The sea bream, known locally as “sinarit,” is almost as popular as the sea bass. Both are reasonably priced so they are widely available at the markets.

Often, fish is served simply with lemon wedges, olive oil and maybe some greens or a few potatoes. There’s no reason to make it complicated.

I thought roasting a whole fish would be difficult, but it wasn’t. Rub the fish down with good extra virgin olive oil, season with salt and pepper and liberally fill the baking tray and the fish with Meyer lemon slices and herbs.

Exactly what kind of herbs you want to use are up to you. Normally, I have a ton of parsley on hand so I decided to use that.
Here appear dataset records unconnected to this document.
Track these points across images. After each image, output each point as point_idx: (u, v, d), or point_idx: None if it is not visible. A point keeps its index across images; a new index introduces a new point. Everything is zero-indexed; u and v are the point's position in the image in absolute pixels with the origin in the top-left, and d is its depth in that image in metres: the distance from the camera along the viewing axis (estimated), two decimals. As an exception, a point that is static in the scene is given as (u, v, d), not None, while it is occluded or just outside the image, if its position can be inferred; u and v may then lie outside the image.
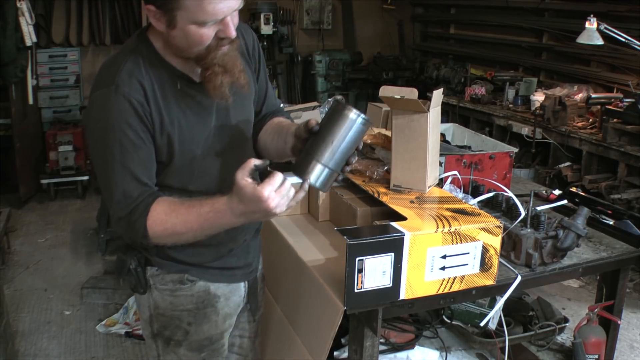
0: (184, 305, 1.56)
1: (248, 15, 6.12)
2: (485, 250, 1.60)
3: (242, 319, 1.74)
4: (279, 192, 1.25)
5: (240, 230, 1.57)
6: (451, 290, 1.61)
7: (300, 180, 1.31)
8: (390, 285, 1.51)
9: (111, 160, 1.33)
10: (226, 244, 1.57)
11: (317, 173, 1.31)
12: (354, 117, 1.32)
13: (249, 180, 1.25)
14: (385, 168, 1.97)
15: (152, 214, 1.35)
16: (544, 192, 2.30)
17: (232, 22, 1.31)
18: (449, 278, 1.59)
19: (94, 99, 1.35)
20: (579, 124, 4.20)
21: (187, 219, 1.33)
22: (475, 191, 2.09)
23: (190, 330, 1.58)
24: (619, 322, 2.11)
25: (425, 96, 1.83)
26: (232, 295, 1.63)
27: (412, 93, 1.77)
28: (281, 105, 1.77)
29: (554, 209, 2.11)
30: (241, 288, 1.66)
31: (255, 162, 1.28)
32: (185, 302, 1.56)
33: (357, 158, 1.37)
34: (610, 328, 2.13)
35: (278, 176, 1.25)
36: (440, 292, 1.60)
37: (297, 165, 1.34)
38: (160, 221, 1.34)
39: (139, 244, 1.44)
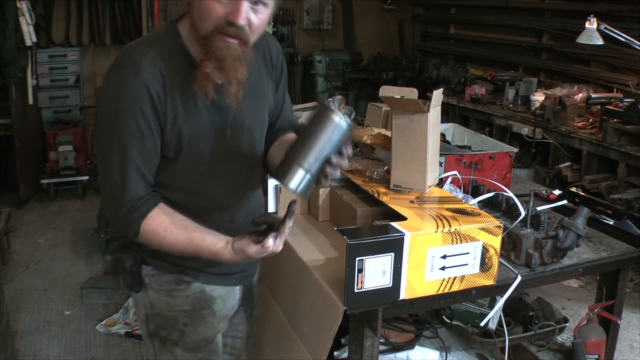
0: (180, 306, 1.55)
1: (248, 15, 6.11)
2: (485, 250, 1.60)
3: (236, 320, 1.74)
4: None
5: None
6: (451, 290, 1.61)
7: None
8: (390, 285, 1.51)
9: (117, 144, 1.31)
10: None
11: (299, 178, 1.25)
12: (338, 121, 1.24)
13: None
14: (385, 168, 1.97)
15: (149, 221, 1.35)
16: (544, 192, 2.30)
17: (246, 13, 1.26)
18: (449, 278, 1.59)
19: (111, 79, 1.32)
20: (579, 124, 4.20)
21: (180, 243, 1.36)
22: (475, 191, 2.09)
23: (186, 331, 1.57)
24: (619, 322, 2.11)
25: (425, 96, 1.83)
26: (228, 298, 1.62)
27: (412, 93, 1.77)
28: (297, 119, 1.72)
29: (554, 209, 2.11)
30: (236, 291, 1.65)
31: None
32: (182, 303, 1.55)
33: (346, 161, 1.29)
34: (610, 328, 2.13)
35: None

But thyme, tarragon, rosemary, dill or mint would be excellent additions. Just remember the phrase - Keep It Simple (Stupid) - an acronym we used when we were teenagers.

Meyer lemons are a bit sweeter and less acidic than that of regular lemons. Also, the skin tends to be smoother than common commercial lemons. To me, Meyer lemons have an amazing floral-like essence. I love them. I love to use them in desserts such as a Meyer lemon curd tart too. My husband sometimes uses them in my weekend martinis.

Meyer lemons usually appear in higher-end U.S. grocery stores, such as Whole Foods, during the winter months. If they aren’t available yet, regular lemons will work as well.

Afiyet Olsun!

 Whole Roasted Fish with Meyer Lemons and Herbs
Whole fish such as sea bass or sea bream, scaled and gutted (plan on about 1 ½ lbs. per 2 people)
2-3       lemons, preferably Meyer lemons if available, sliced thinly
Herbs of your choice: parsley, thyme, tarragon, rosemary, dill and mint.
Olive oil
Salt and pepper

1. Preheat oven to 400°. Place several lemon slices in the middle of an aluminum foil- lined sheet tray. Lay the fish on top of the lemons.
2. Season the inside of the fish with salt, pepper and olive oil. Then, place a few lemon slices and a little of the herbs inside.
3. Scatter the remaining lemon slices and herbs over the fish. Drizzle with olive oil and season to taste with salt and pepper.

4. Place tray inside the preheated oven, and roast until the fish is cooked through, about 20-30 minutes. (One of my cookbooks recommended 10 minutes per inch thickness of fish. Just test the fish carefully with a fork to see if it is cooked through.)
5. Remove the tray from the oven. Allow the fish to rest for a few minutes. Then, try your best to filet the fish and remove the bones. (This step apparently is going to take me some practice.)
6. If you’d like, serve the fish with lightly sautéed mushrooms - cooked in a little butter, salt and pepper.

Local sea bass served with mushrooms, chopped parsley and lemons.